The warming bias introduced by the BEST adjustments is illustrated graphically in Figure 10, which plots the trend-line gradients of each of the 86 raw records against the adjustment applied to them. The red line shows what an unbiased homogenization operator passing through 0.0 would look like. The trend line through the BEST adjustments shows an average warming bias of about a degree C relative to this line. (The two outlier records that show near-zero warming and zero adjustment are Bariloche and Bahia Blanca in Argentina. How these records managed to escape unscathed is not known.)
Figure 10: XY plot of raw record trend line gradients for 86 South American stations versus adjustments applied by BEST
Before closing I will briefly touch on two other problems with BEST’s adjustments. The first is that they homogenize the records so strongly that any variations in regional trends that might be present are frequently obliterated. As a result the BEST series are of limited use in studying regional trends.
The second is illustrated in Figure 11, which compares the raw record for the Amazonian city of Manaus with BEST’s adjusted series for the 1.6-degree grid block that Manaus is located in. There are some wild divergences between the raw record and BEST’s grid block series before 1940 but at least they both show similar amounts of warming after then.

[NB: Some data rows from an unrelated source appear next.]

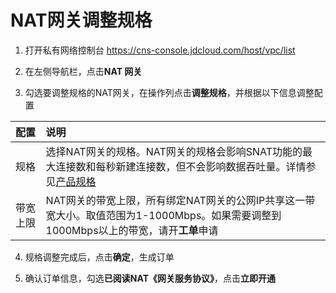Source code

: # NAT网关调整规格
1. 打开私有网络控制台 https://cns-console.jdcloud.com/host/vpc/list

2. 在左侧导航栏，点击**NAT 网关**

3. 勾选要调整规格的NAT网关，在操作列点击**调整规格**，并根据以下信息调整配置

| 配置 | 说明 
| :- | :- |
| 规格 |	选择NAT网关的规格。NAT网关的规格会影响SNAT功能的最大连接数和每秒新建连接数，但不会影响数据吞吐量。详情参见[产品规格](../../Introduction/Specifications.md) |
| 带宽上限 | NAT网关的带宽上限，所有绑定NAT网关的公网IP共享这一带宽大小。取值范围为1-1000Mbps。如果需要调整到1000Mbps以上的带宽，请开**工单**申请 |

4. 规格调整完成后，点击**确定**，生成订单

5. 确认订单信息，勾选**已阅读NAT《网关服务协议》**，点击**立即开通**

Figure 11: Manaus raw record versus adjusted BEST series for the Mariscal 1.6 degree grid block
The main feature of interest, however, is that Manaus record goes back only as far as 1910 while the Manaus grid block record goes back to 1824. Where does the extra 86 years of data come from? From far away. According to BEST all of the data between 1886 and 1910 were projected into the grid block from stations more than 1000 km from Manaus and almost all of the data before 1886 were projected in from three stations on islands in the Caribbean and Atlantic – St. Clair Trinidad, Codrington Barbados and Saint Vincent. Do we get meaningful results when we project temperatures from these three island records almost 2000 km south into the middle of the Amazon jungle? I suspect not.
Finally comes the question of the quality of the raw records BEST uses to extend temperatures in the Manaus grid block back before 1910. Figure 12 plots some of them up. Words are superfluous.
Figure 12: Raw records used to extend the Manaus grid block record back before 1910.